What are event-based cameras good for?
Abstract
Event-based cameras have been part of the technological landscape for several decades, offering unique advantages in various computer vision applications. Despite this, their functioning remains enigmatic to many. This talk aims to answer the following questions: What practical applications do they serve? How can we make the best use of them?

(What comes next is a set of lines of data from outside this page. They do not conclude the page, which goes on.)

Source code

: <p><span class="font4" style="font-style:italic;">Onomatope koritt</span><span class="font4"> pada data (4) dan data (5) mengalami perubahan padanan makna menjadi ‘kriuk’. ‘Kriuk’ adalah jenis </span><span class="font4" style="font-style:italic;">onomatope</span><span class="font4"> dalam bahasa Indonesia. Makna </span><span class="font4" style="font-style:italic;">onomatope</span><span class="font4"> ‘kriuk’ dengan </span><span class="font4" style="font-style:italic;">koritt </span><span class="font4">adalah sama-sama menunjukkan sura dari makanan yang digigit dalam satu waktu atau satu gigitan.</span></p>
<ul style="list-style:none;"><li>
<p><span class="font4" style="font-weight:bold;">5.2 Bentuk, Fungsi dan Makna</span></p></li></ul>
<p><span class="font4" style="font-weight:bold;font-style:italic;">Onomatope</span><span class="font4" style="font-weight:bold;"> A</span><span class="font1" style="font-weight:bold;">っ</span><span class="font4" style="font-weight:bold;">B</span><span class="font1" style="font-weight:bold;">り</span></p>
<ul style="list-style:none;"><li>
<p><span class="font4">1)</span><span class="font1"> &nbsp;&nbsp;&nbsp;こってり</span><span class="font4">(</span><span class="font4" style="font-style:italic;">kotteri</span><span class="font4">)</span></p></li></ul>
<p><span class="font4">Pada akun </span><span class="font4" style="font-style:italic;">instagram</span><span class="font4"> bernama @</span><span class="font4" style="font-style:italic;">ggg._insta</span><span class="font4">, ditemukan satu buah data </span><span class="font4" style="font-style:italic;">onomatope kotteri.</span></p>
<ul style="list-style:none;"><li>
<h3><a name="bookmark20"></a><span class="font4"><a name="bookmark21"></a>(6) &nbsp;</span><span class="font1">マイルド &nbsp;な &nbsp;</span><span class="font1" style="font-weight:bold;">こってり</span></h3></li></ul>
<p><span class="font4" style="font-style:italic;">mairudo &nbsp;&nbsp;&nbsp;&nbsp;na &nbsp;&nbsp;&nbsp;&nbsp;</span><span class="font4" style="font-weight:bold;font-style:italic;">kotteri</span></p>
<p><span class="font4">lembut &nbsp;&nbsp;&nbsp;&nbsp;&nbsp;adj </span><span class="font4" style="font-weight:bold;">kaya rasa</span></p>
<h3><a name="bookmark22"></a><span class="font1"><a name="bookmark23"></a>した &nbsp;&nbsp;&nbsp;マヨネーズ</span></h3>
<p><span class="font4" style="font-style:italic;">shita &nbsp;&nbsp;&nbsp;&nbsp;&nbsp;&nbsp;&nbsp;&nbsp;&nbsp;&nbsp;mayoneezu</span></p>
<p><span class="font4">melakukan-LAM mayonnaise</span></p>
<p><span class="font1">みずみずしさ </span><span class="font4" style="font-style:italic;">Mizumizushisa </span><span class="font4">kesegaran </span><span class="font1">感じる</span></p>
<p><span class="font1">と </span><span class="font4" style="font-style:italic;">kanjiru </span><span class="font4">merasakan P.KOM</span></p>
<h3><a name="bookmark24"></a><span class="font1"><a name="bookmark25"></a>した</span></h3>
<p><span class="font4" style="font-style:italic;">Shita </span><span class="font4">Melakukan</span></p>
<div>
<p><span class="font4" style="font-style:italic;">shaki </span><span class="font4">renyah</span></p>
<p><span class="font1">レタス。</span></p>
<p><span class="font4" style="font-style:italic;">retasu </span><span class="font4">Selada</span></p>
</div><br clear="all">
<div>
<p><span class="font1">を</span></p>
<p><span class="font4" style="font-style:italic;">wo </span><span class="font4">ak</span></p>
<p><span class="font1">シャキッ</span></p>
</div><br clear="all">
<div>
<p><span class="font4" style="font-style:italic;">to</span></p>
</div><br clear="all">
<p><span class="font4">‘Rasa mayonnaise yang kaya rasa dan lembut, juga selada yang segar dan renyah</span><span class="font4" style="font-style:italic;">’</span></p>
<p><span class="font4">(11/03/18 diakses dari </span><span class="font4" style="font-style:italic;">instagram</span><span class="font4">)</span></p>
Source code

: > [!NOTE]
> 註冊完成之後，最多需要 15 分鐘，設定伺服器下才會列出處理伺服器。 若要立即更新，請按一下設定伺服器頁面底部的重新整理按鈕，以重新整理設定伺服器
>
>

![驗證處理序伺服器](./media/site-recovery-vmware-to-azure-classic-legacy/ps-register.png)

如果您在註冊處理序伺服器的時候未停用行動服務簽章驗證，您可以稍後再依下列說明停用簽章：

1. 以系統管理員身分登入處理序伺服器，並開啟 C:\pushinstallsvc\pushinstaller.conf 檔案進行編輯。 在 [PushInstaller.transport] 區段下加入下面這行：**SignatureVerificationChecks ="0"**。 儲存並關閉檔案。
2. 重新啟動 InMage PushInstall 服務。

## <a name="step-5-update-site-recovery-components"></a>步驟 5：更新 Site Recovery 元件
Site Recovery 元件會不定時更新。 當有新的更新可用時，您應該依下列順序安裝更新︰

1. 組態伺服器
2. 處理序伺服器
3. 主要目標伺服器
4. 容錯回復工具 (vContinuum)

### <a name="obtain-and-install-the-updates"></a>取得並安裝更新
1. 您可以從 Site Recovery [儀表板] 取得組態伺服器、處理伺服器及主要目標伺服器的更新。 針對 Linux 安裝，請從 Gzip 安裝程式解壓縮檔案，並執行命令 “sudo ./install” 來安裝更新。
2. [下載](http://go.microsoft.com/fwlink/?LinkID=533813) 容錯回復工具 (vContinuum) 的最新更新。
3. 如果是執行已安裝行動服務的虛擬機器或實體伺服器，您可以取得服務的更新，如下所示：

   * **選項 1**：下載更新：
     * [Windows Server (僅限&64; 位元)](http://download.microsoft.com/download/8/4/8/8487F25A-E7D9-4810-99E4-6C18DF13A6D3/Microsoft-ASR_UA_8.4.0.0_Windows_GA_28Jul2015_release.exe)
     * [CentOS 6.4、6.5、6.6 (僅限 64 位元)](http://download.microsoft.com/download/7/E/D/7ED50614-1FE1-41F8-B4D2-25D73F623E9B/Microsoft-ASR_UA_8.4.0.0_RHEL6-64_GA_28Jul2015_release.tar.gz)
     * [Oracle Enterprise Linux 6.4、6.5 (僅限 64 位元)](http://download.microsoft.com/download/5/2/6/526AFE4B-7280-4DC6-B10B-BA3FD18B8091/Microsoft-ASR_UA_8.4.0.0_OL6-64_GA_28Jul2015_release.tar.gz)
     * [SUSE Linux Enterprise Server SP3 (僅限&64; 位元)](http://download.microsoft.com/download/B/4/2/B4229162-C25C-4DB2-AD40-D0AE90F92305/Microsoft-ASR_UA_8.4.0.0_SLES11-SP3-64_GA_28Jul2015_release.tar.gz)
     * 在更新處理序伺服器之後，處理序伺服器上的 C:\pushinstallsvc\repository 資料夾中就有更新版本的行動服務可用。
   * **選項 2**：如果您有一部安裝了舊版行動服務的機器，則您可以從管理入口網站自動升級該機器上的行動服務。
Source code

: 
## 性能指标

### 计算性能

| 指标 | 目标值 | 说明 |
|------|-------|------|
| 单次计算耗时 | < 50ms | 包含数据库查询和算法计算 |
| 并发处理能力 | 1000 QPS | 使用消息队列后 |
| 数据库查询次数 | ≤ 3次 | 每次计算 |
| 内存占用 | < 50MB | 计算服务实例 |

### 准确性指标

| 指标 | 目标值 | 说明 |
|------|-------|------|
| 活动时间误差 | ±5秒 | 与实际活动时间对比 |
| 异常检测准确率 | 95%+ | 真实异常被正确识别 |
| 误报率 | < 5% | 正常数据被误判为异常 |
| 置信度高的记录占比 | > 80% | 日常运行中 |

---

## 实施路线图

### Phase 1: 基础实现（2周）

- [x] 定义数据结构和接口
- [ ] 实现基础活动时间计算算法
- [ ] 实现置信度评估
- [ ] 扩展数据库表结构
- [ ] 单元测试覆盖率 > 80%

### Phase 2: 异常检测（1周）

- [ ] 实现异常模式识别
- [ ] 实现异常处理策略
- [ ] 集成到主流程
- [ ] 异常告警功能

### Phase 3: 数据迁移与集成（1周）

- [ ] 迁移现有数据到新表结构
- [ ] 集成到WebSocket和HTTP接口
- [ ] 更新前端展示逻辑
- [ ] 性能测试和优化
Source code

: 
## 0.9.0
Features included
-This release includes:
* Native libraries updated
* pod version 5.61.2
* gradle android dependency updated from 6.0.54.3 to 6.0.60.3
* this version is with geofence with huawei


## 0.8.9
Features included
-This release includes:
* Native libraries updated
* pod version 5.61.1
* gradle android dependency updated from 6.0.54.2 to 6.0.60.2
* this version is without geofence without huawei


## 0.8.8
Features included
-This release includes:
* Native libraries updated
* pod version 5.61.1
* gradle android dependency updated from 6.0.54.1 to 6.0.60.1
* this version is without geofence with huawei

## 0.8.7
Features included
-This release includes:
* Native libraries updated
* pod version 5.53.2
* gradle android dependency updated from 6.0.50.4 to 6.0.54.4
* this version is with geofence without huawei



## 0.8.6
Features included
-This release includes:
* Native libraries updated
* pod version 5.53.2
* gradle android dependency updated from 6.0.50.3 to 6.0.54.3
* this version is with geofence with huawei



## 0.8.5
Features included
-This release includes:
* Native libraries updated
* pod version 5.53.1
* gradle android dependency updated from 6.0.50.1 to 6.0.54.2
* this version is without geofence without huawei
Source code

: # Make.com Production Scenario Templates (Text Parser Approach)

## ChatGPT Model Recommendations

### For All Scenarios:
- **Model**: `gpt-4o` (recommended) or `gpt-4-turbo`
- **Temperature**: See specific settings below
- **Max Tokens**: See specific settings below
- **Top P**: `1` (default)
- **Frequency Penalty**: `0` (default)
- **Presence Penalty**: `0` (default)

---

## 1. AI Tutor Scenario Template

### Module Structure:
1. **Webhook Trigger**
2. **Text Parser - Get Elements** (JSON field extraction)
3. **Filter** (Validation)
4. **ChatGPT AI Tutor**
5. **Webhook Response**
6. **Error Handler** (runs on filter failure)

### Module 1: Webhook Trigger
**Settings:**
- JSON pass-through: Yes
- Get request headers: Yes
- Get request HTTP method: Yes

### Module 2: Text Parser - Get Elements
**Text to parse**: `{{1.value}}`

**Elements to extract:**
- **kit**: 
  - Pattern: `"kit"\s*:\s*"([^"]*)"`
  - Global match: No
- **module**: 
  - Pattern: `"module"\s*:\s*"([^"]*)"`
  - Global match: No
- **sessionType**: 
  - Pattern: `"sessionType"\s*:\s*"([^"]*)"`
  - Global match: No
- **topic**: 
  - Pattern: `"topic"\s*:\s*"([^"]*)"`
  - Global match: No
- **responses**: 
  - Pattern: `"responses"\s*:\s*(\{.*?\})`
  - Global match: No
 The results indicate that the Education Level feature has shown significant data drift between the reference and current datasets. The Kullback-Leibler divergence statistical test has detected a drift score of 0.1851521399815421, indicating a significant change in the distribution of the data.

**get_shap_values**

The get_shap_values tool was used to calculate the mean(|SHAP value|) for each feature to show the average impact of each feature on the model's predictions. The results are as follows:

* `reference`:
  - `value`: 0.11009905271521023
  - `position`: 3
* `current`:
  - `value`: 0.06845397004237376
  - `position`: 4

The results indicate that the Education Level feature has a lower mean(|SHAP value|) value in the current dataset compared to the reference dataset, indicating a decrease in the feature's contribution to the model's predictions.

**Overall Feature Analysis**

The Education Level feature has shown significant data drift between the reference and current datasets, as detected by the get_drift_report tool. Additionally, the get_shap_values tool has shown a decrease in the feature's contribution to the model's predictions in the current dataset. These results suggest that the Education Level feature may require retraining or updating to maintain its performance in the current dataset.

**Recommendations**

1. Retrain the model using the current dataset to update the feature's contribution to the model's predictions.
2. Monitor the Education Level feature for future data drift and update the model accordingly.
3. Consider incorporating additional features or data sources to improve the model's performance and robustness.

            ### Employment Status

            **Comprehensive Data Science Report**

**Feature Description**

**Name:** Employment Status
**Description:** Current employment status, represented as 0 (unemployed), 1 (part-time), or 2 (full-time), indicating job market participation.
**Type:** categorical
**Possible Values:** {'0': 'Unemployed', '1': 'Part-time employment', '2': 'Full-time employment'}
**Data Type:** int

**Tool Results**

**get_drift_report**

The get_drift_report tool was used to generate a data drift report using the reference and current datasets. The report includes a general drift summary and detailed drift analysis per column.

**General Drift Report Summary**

To answer these questions, I will delve into the extensive experience that Prophesee has garnered in deploying event-based cameras across various applications, such as robotics, computational photography, and eye tracking. We will explore the distinct benefits these cameras bring, such as high dynamic range, low latency, and efficient data processing. Additionally, I will address the current challenges faced in this field and highlight the promising opportunities on the horizon.
Biography
Daniele Perrone is Algorithm Director at Prophesee, where he leads research initiatives in computer vision and machine learning. His work focuses on applications for mobile phones, XR devices, industrial systems, and IoT. Over the course of nearly a decade at Prophesee, Daniele has made significant contributions to the advancement of event-based vision technology and holds several patents in this field. He earned his Ph.D. in Computer Vision from the University of Bern, Switzerland.
AI Sensors for Wearables
Abstract
This talk presents AI sensors for wearable devices, with a focus on smart and AR glasses as a natural form factor for everyday AI. First, it introduces key use cases such as object and text detection, gesture recognition, and context-aware features enabled by always-on sensing. Then, it reviews system architecture and explains why traditional camera pipelines fall short in terms of power and latency. Next, it presents AI sensor solutions, including digital pixel sensors with high dynamic range and fully integrated AI sensors with on-sensor compute. Near-sensor compute options using co-packaged processors are also discussed. The talk outlines important sensor requirements such as low power, HDR, small size, and support for multiple imaging modes. It compares on-sensor and near-sensor compute, highlighting trade-offs in power, flexibility, and integration. Finally, it discusses system-level optimization, including ML model size, memory, and software support.
Biography
Raffaele Capoccia was born in Nardò, Italy, in 1990. He received the B.Sc. and M.Sc. degrees in electrical engineering from the Polytechnic University of Turin, Turin, Italy, in 2012 and 2014, respectively. He completed his Ph.D. in 2020 at the École Polytechnique Fédérale de Lausanne (EPFL), Lausanne, Switzerland, under the supervision of Prof. C. Enz. During the PhD, he focused on the design and modeling of CMOS image sensors for ultra-low light conditions. Since 2020, he has been with Meta Reality Labs Research as a research scientist, working on the design of custom and smart image sensors for AR, VR, and smart glasses applications.